| RECORDS |
-----
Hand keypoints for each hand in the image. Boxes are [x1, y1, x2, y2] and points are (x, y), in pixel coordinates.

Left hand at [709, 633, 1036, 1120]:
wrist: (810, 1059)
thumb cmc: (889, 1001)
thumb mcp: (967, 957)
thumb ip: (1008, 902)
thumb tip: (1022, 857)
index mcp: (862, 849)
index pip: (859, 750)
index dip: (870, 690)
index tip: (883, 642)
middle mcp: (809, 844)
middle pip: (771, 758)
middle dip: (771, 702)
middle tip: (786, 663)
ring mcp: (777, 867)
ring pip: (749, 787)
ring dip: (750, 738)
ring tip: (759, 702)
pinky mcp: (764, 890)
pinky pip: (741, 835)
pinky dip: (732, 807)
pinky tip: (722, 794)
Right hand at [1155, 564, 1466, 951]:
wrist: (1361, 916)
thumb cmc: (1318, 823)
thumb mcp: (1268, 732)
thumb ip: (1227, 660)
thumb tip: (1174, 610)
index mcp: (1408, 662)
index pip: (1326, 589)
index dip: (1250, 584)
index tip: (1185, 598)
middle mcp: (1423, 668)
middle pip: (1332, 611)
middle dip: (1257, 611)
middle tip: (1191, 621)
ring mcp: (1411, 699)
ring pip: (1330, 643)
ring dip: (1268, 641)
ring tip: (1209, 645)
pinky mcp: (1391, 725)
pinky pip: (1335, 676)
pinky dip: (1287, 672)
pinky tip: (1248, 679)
-----
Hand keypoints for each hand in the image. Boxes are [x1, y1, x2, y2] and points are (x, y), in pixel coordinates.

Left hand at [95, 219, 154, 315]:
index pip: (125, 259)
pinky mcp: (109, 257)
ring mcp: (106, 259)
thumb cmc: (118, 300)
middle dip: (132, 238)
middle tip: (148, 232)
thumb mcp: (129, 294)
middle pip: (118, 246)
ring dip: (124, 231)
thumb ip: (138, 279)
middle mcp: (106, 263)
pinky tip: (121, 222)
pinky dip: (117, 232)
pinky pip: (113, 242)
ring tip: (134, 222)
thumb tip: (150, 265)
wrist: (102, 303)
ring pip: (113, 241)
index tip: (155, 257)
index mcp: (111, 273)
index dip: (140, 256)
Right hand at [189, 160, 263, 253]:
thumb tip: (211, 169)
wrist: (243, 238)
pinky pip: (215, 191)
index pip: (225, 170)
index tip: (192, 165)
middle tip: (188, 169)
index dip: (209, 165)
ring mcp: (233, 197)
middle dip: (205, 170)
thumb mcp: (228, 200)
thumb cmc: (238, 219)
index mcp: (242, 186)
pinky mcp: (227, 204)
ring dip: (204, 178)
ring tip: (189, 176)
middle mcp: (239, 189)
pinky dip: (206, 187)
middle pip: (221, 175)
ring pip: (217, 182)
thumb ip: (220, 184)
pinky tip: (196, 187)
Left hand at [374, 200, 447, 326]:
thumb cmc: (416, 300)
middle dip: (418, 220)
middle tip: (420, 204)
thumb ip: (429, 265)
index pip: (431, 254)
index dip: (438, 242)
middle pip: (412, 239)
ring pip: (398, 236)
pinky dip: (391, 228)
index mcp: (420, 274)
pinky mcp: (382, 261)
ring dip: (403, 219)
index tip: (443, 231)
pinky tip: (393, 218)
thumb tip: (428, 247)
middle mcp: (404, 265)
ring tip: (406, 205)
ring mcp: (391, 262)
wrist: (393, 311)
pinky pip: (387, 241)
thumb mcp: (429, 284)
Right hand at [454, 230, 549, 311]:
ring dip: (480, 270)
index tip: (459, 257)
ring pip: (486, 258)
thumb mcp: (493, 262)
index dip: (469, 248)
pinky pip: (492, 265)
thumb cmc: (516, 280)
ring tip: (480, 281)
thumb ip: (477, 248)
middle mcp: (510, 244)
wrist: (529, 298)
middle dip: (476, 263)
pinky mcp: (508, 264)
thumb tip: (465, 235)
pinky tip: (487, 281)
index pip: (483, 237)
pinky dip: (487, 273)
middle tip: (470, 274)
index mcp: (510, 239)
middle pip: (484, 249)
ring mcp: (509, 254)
-----
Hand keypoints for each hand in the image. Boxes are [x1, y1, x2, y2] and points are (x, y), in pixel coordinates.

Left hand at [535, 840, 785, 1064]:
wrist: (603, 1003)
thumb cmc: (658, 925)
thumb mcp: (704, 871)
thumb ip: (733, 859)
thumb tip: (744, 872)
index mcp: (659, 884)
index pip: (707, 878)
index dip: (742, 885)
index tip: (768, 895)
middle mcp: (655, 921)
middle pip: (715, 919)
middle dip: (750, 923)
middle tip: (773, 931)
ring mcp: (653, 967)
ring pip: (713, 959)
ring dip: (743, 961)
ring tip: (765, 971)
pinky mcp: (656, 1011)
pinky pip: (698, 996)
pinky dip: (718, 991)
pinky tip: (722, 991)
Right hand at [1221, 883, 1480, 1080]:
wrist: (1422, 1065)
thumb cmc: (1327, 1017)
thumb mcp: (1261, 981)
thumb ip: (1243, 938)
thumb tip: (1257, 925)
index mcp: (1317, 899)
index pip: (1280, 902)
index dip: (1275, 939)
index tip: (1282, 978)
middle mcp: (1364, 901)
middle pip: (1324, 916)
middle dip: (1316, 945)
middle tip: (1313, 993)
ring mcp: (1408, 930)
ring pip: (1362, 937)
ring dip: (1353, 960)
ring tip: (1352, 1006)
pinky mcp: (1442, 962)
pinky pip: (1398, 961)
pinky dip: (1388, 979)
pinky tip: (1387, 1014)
-----
| WORK TO BE COMPLETED |
Set down only the lines above that fall between the line holding "ring tip: (406, 205)" and the line holding "thumb ip: (477, 248)", inclusive, keeping each exact.

| PROBLEM SOLUTION |
ring tip: (406, 205)
ring mcp: (391, 262)
wrist: (393, 311)
pinky pip: (387, 241)
thumb mcp: (429, 284)
Right hand at [454, 230, 549, 311]:
ring dip: (480, 270)
index tip: (459, 257)
ring pip: (486, 258)
thumb mcp: (493, 262)
index dip: (469, 248)
pinky pip: (492, 265)
thumb cmc: (516, 280)
ring tip: (480, 281)
thumb ip: (477, 248)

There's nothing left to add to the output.